After about a five-minute wait the dispatcher informed me the company had made no such delivery or pickup for Walter Ford or anyone else.

When I hung up, Jessup was looking worried.

“It’s the sort of thing anybody would be taken in by,” I reassured him. “Nobody will hold you responsible. I’d guess whoever it was had the engraving done simply hired some kid to act the part of a Pickup messenger. Probably he was waiting right outside the store while the boy was inside both times. How was the engraving paid for?”

“By the messenger, in cash.”

“It all fits,” I said. “The person who ordered the engraving couldn’t afford to let you see him because he wasn’t Walter Ford, and he had to assume the police would make at least a routine check with you eventually. You’ve been a big help, Mr. Jessup.”

Asking if I could use his phone again, I dialed Warren Day’s office.

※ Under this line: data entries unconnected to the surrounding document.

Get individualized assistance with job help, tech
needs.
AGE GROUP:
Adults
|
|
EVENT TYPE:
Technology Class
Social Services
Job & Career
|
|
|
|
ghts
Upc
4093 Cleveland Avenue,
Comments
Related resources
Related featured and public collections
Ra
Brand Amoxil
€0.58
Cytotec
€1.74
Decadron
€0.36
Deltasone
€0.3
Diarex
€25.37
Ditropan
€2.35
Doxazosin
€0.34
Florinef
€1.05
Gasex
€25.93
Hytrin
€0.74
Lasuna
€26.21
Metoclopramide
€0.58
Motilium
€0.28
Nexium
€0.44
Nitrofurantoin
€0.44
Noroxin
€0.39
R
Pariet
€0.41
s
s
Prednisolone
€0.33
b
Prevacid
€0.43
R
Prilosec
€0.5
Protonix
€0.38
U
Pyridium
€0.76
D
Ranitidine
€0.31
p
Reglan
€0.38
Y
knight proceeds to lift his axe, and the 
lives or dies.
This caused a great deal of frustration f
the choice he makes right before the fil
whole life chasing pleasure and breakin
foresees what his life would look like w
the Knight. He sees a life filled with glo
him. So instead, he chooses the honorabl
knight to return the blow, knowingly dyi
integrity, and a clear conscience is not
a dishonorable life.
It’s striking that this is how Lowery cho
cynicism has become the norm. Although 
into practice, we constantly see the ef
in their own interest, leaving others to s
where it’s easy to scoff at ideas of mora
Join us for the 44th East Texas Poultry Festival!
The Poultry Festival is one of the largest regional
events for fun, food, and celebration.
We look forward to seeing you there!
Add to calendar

When I told the inspector what I had learned, he was silent for a moment.

Then he said, “We’ve got to get hold of that kid and find out who hired him.”

“How?” I asked. “There are probably ten thousand kids in town answering to the same description.”

“How about running a personal ad offering a reward if he’ll contact us? You know. ‘If the young man who delivered a package to Jessup’s Jewelry Store on July seventh and picked it up on July eighth will phone number so-and-so, it will be to his financial advantage.’ Something on that order.”

“And have the murderer read it too? We’d find the kid all right. Dead.”

“Yeah,” he said in a dissatisfied voice. “I guess we better just put out a general call. Let me talk to Jessup.”

When I relinquished the phone, apparently Day asked Jessup for a complete description of the messenger, for the jeweler said, “About seventeen, Inspector. Five-ten, I’d say, and about a hundred and thirty pounds. Brown hair in a crew cut and a kind of long face. What? I don’t know. Just an ordinary complexion. Neither dark nor light. Just ordinary. I don’t know what color eyes he had. Both days he wore brown cotton slacks and a plain yellow sport shirt with the tail outside his belt. No, nobody else saw him because my girl was out sick last week and I was here alone.”

When he hung up, I had the feeling that I was finally getting my teeth into the case. Day’s reaction to the fake messenger boy indicated he was now convinced Tom Henry had been framed, and from here on out I could expect an all-out effort on the part of Homicide to catch the real murderer instead of merely an effort to consolidate its case against my client.

As — except for vague suspicions that there was something phony about the evidence against Thomas Henry — this was the first definite progress I had made, it occurred to me Madeline Strong would want to know about it at once. Since her apartment was less than a mile from Jessup’s, I drove over instead of phoning.

Madeline’s place was on Park Lane near Mason Avenue, one of the most expensive residential districts in town.

Since the opposite side of Park Lane was Midland Park, the view from the apartment house was one of trees and well-kept grass as far as you could see. The view alone probably added fifty dollars a month to the rent, I thought, and wondered again just how much money the girl had.

Madeline’s apartment was 3-C. A virtually silent self-service elevator took me to the third floor and I waded along an ankle-deep carpet to the door of 3-C. There was no bell in evidence, but when I lifted a highly polished brass knocker in the shape of a knight’s shield, it caused a mellow tinkle of chimes within the apartment. When I released the knocker, it sank silently back into place instead of clattering against its metal faceplate.

Barney Amhurst came to the door. When he saw me, his dimples showed in a smile of pleasure.